Zhilei, who very deservedly won the Volpi Cup Best Actress prize at Venice, is incredible here, demonstrating a silent resilience in the face of various melodramatic plot obstacles, which at times makes the film feel closer to brooding social realism than it should. The film does quite noticeably dance around some of the issues presented – the topic of abortion is inferred but never directly addressed, presumably as Shangjun didn’t want to face the uphill censorship battles his last film, People Mountain People Sea, did at home – but this scattershot approach works in the film’s favour, dragging the audience further into the headspace of a woman in personal and professional disarray. Meiyun is a character used to putting up a facade, always in constant hiding from her past, or hiding her relationships from the wider world, and the screenplay – by Shangjun and Nianjin Han – deftly introduces us to her at the very moment these internal dilemmas are finally coming into conflict, which Zhilei approaches by gradually leaning into the pure heightened desperation of a woman in this position.
Some critics have likened the film to a subversion of classic romantic drama tropes through the way the two leads navigate rebuilding their relationship, but Zhilei and Songwen’s performances are complimentary in a way that I felt was in opposition to such a simple reading. The dynamics of their relationship are grounded in the ramifications of an earlier sacrifice one made for the other, and that history complicates any idea that they could return to a shared dynamic as straightforward as a romantic one again. Both performers keep their cards close to their chests even after we have been clued into the full picture of their past, frequently appearing morally slippery even as we’re given ample reason to find things worth empathising with in both. There are plenty of emotionally heightened sequences as you’d expect from a film that plays in the melodrama sandbox, but few are as intense as those in which they’re forced into sharing the same space, years of unresolved trauma lingering between them.
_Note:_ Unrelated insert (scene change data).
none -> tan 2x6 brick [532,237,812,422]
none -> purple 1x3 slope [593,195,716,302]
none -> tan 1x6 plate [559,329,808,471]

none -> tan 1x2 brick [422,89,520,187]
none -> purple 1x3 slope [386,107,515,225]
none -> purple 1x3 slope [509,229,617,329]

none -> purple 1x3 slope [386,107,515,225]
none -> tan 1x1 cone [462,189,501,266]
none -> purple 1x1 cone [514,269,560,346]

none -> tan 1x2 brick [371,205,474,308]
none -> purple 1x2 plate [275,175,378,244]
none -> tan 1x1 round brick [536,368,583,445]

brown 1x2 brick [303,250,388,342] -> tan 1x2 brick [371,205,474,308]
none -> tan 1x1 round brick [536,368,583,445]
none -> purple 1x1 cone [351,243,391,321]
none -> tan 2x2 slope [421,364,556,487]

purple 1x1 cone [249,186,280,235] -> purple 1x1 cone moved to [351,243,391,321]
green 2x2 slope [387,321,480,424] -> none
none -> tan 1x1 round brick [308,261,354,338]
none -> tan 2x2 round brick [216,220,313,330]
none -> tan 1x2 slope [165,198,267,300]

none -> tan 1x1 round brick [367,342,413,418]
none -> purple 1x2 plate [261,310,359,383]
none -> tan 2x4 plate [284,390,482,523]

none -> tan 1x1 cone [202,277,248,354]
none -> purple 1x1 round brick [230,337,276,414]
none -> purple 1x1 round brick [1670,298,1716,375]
In both the plot synopsis and Shangjun’s own director’s statement presented on the Venice Film Festival website, the final scene – and how its characters infer it as a shot at redemption – is teased a little too openly, leaving very little to the imagination as to the direction the narrative takes. I’d argue that the sheer bluntness of that finale is a misstep following a more restrained character study that came before, recontextualising a harrowing but thoughtful drama as mere misery porn that cheapens a more contemplative examination of a complicated dynamic. This is a film that is at its best when keeping the unrealised and unresolved emotions between its two leads at the forefront of the drama, affording them no chance to reconcile or redeem themselves, no matter how many times they talk through the events that led to their estrangement.
It’s devastating, with several gruelling moments, but always feels grounded within a fully realised dynamic, admirably devoid of the shock factor which brings the third act to a close. It’s a movie that takes its time to fully embrace the histrionics of melodrama – and unfortunately, by that point, Shangjun has proven he didn’t need to rely on any additional over-the-top theatrics when the character study was already impossibly intense at its most grounded.